The case the board used to expand the definition of supervisor involved the Oakwood Heritage Hospital, of Taylor, Mich., that UAW was trying to organize. Its managers argued the union could not include “charge nurses” who do such things as oversee patient care and direct orderlies. Oakwood has 12 fulltime charge nurses, but most of its 181 registered nurses also serve as charge nurses on occasion. Oakwood wanted them all to be supervisors. There was a union recognition vote at the hospital, but the ballots were impounded until the board could decide the issue.

Had the board ruled all charge nurses are supervisors, it would have opened the door to declaring other lower-level workers as supervisors, too, according to former NLRB General Counsel Fred Feinstein.

The board broadened the category of supervisor by writing new definitions for several terms the National Labor Relations Act, as amended by the GOP-passed Taft-Hartley Act, uses to define “supervisors.”

One such new definition was that anyone who assigns other workers to various tasks, and the board’s GOP majority said the duty of assigning had to be more than just intermittent. But the two dissenting board members said the board left the words so open that virtually any worker who gives an assignment to another at any time could be considered a supervisor. This “threatens to sweep almost all staff nurses outside the [National Labor Relations] Act’s protection,” the dissenters said.

The second definition the board majority broadened said a supervisor was a worker with the duty to responsibly direct others. That means, in plain English, the worker who directed the others could be held responsible for their actions.
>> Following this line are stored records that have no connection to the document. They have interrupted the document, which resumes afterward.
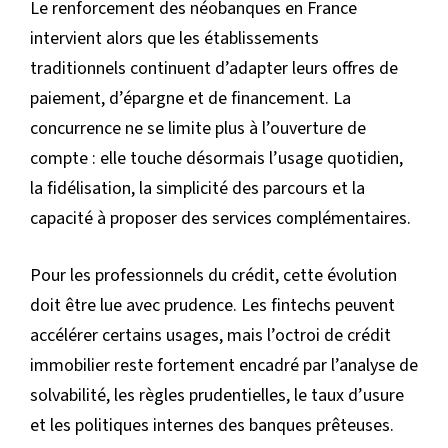
Le renforcement des néobanques en France
intervient alors que les établissements
traditionnels continuent d’adapter leurs offres de
paiement, d’épargne et de financement. La
concurrence ne se limite plus à l’ouverture de
compte : elle touche désormais l’usage quotidien,
la fidélisation, la simplicité des parcours et la
capacité à proposer des services complémentaires.
Pour les professionnels du crédit, cette évolution
doit être lue avec prudence. Les fintechs peuvent
accélérer certains usages, mais l’octroi de crédit
immobilier reste fortement encadré par l’analyse de
solvabilité, les règles prudentielles, le taux d’usure
et les politiques internes des banques prêteuses.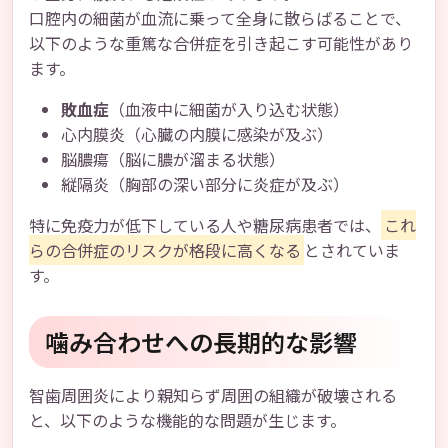
口腔内の細菌が血流に乗って全身に散らばることで、
以下のような重篤な合併症を引き起こす可能性があり
ます。
敗血症
（血液中に細菌が入り込む状態）
心内膜炎（心臓の内膜に感染が及ぶ）
脳膿瘍（脳に膿が溜まる状態）
縦隔炎（胸部の深い部分に炎症が及ぶ）
特に免疫力が低下している人や糖尿病患者では、
これ
らの合併症のリスクが格段に高くなる
とされていま
す。
噛み合わせへの長期的な影響
智歯周囲炎により親知らず周囲の組織が破壊される
と、以下のような機能的な問題が生じます。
The third expanded definition said more workers who exercise “independent judgment” on the job are now supervisors and thus outside labor law. It was that definition that would throw most professionals out from under the coverage, according to Dept. for Professional Employees President Paul Almeida.

Almeida, a professional and technical engineer, explained that in many professions, including his own and construction, even lower-level workers often instruct and monitor apprentices and first-timers. Under the board’s new definition, they’re now supervisors.